:: Reading text ::
#####

Over the longer term, however, I am considerably more cautious about the economic outlook.  Keeping the economy on a sustainable path may become more challenging.  While the recently passed Tax Cuts and Jobs Act of 2017 likely will provide additional support to growth over the near term, it will come at a cost.  After all, there is no such thing as a free lunch.  The legislation will increase the nation's longer-term fiscal burden, which is already facing other pressures, such as higher debt service costs and entitlement spending as the baby-boom generation retires.  While this does not seem to be a great concern to market participants today, the current fiscal path is unsustainable.  In the long run, ignoring the budget math risks driving up longer-term interest rates, crowding out private sector investment and diminishing the country's creditworthiness.  These dynamics could counteract any favorable direct effects the tax package might have on capital spending and potential output.

Favorable near-term outlook

Turning to the near-term outlook, the prospects appear favorable for another year of above-trend growth.  Consumer spending should continue to grow at a moderate pace, supported by solid fundamentals.  Household income is being bolstered by faster compensation growth and continued healthy employment gains.  Moreover, the aggregate household balance sheet remains in good shape, due in part to rising home prices, a strong stock market, and only moderate growth in household debt.  Over the past year, home prices have risen by about 7 percent on a national basis, and the S&P 500 equity index has risen by nearly 20 percent.  In contrast, household debt has risen about 4 percent over the past year, only slightly higher than the growth in personal income.  Further, the household debt service burden is low, reflecting the extended period of low interest rates.

Of course, the aggregate figures mask some underlying problems.  Two issues worth highlighting are the persistent growth in income and wealth inequality and the burden of rising student loan debt.2  Many people of more modest means don't directly benefit from rising home and stock prices.  And, increasing student debt burdens have made it more difficult for many young adults to become homeowners.3  This is significant because homeownership is a major avenue for wealth accumulation for many households.  Nevertheless, the tightening labor market should provide greater opportunities for workers to obtain employment, build human capital, and gain greater opportunities to improve their financial circumstances.

On the business side of the ledger, investment spending should remain solid.  Business cash flows are strong, and the corporate sector is set to receive a meaningful lift from the recently enacted tax legislation.  The large reduction in the statutory corporate income tax rate from 35 percent to 21 percent and the 100 percent expensing provision for investment should drive down the effective cost of capital for business. 

In addition, the U.S. economy should be well supported by the recent improvement in the global economic outlook.  More synchronized cyclical recoveries in Europe and Japan-and a revival of growth in many emerging market economies-should ensure that demand for U.S. goods and services remains strong. 

Putting it all together, I have raised my real GDP forecast for 2018 by about half a percentage point to three quarters of a percentage point to a 2½ percent to 2¾ percent range.  About one-third of this upward revision reflects the firmer momentum of the economy going into 2018 and about two-thirds the stimulative impact of the tax legislation.

#####

:: Recorded information ::
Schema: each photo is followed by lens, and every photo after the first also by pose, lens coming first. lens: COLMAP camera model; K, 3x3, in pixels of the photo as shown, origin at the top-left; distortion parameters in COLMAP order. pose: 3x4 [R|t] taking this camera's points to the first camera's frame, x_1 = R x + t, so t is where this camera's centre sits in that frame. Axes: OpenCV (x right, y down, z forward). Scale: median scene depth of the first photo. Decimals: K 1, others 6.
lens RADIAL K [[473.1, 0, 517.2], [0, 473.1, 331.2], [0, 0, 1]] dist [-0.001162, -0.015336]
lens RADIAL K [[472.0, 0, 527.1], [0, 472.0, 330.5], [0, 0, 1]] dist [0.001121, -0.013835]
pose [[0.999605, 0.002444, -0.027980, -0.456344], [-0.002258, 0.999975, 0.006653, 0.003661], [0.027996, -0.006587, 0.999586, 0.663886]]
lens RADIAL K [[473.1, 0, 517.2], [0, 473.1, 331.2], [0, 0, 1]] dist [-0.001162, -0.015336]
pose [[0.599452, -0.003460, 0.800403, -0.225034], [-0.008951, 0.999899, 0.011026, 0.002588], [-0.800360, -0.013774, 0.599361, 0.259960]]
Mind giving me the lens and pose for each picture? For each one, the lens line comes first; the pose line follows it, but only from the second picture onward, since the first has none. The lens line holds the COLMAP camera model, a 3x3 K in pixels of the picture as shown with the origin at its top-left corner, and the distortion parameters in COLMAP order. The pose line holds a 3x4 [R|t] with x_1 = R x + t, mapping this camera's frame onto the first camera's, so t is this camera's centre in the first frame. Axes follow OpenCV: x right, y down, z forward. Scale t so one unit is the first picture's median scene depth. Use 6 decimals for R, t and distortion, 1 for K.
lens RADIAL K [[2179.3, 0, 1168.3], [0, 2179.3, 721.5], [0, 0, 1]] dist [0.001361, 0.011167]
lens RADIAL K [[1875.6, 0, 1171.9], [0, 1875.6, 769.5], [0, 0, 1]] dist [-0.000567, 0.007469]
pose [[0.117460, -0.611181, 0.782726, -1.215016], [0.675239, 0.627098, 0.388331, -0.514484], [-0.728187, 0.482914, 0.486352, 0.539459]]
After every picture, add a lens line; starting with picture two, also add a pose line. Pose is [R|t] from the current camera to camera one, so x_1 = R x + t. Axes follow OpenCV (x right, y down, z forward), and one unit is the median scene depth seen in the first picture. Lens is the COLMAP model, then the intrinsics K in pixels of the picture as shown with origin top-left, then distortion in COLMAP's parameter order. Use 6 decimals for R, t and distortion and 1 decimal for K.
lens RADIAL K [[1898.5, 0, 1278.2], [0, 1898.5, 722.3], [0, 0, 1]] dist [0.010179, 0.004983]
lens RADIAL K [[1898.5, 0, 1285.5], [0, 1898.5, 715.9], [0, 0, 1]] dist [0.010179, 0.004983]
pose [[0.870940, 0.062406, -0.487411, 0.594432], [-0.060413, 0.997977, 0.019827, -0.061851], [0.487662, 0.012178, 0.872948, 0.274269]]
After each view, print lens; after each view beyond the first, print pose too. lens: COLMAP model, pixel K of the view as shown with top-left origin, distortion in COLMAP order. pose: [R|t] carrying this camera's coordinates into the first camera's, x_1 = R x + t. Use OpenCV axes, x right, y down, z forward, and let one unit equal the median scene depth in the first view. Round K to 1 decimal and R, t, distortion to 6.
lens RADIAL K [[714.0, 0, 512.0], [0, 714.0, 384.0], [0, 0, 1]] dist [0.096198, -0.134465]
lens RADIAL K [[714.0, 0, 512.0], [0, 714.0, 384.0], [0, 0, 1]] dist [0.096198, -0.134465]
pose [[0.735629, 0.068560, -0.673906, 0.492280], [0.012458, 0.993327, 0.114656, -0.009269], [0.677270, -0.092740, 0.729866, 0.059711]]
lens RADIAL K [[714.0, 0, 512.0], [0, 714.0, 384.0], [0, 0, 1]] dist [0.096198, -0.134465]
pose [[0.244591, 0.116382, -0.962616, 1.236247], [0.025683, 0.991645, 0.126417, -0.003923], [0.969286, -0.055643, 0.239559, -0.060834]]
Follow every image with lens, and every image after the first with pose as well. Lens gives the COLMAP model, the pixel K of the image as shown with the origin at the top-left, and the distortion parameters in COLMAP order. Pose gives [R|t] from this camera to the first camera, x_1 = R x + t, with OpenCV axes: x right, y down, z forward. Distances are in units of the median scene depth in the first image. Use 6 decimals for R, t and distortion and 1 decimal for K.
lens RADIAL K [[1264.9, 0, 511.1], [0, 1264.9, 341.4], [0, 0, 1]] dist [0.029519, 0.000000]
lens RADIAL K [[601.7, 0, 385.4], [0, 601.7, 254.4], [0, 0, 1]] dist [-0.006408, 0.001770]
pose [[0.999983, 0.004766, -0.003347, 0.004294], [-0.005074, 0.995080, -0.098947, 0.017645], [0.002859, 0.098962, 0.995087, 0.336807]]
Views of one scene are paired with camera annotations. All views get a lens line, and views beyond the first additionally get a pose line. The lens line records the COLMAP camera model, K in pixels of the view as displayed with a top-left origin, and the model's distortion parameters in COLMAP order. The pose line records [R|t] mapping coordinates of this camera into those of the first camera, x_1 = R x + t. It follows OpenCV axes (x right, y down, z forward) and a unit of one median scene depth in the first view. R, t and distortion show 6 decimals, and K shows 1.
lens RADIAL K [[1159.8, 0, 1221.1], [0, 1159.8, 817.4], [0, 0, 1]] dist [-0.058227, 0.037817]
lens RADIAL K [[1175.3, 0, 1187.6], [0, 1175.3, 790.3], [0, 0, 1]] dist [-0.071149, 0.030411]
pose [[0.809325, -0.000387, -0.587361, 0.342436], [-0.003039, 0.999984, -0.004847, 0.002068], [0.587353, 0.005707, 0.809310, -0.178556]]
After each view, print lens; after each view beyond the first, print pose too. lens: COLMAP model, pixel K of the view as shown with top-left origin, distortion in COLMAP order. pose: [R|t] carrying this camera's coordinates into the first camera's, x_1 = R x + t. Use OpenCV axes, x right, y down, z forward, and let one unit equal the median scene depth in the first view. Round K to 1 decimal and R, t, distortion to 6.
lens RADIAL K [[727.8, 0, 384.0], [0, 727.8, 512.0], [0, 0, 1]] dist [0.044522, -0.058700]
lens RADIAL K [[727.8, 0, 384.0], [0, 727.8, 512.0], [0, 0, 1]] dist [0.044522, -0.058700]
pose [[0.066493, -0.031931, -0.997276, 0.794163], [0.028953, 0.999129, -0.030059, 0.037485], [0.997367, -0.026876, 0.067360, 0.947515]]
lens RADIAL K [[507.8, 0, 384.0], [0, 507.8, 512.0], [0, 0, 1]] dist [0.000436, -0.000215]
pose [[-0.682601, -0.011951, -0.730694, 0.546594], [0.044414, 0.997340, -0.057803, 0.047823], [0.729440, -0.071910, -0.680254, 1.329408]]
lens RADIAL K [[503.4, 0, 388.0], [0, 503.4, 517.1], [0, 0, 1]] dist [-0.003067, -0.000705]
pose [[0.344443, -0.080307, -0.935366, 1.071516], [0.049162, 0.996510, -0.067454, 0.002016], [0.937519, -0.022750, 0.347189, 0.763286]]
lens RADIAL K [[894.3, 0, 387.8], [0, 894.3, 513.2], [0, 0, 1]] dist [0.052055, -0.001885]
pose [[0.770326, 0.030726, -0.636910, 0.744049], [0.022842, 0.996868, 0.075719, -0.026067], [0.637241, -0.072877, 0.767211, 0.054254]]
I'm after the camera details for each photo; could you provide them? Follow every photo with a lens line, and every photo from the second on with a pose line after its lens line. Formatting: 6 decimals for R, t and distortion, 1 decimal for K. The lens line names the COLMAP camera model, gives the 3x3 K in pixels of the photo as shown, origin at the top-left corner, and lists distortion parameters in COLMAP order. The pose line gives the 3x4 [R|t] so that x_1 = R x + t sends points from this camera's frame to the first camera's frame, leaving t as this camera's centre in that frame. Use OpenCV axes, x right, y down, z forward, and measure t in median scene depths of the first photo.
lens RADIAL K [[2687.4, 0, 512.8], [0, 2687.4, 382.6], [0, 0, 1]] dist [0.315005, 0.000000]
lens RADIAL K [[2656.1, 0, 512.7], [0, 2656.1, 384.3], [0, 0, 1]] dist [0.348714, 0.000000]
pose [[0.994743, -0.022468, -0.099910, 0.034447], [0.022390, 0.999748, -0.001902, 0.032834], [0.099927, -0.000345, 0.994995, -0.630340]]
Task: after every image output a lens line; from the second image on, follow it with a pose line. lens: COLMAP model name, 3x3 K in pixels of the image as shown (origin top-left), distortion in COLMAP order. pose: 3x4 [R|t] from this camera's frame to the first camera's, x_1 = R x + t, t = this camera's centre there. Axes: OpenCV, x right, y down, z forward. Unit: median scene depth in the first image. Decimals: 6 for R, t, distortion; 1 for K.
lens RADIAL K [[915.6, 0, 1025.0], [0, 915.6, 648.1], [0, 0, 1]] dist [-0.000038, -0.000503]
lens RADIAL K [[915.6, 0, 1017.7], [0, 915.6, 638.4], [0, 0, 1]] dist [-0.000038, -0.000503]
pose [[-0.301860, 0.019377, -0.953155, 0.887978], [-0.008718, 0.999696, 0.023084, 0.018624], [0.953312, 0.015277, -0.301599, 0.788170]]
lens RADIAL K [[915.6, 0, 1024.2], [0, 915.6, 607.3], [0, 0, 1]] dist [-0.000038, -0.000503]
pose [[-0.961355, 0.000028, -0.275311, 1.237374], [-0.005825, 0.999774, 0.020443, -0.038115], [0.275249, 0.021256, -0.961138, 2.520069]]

#####

Print the passage from the economic outlook text between "In addition, the" and "the tax legislation.", inclusive, copying it exactly.

In addition, the U.S. economy should be well supported by the recent improvement in the global economic outlook.  More synchronized cyclical recoveries in Europe and Japan-and a revival of growth in many emerging market economies-should ensure that demand for U.S. goods and services remains strong. 

Putting it all together, I have raised my real GDP forecast for 2018 by about half a percentage point to three quarters of a percentage point to a 2½ percent to 2¾ percent range.  About one-third of this upward revision reflects the firmer momentum of the economy going into 2018 and about two-thirds the stimulative impact of the tax legislation.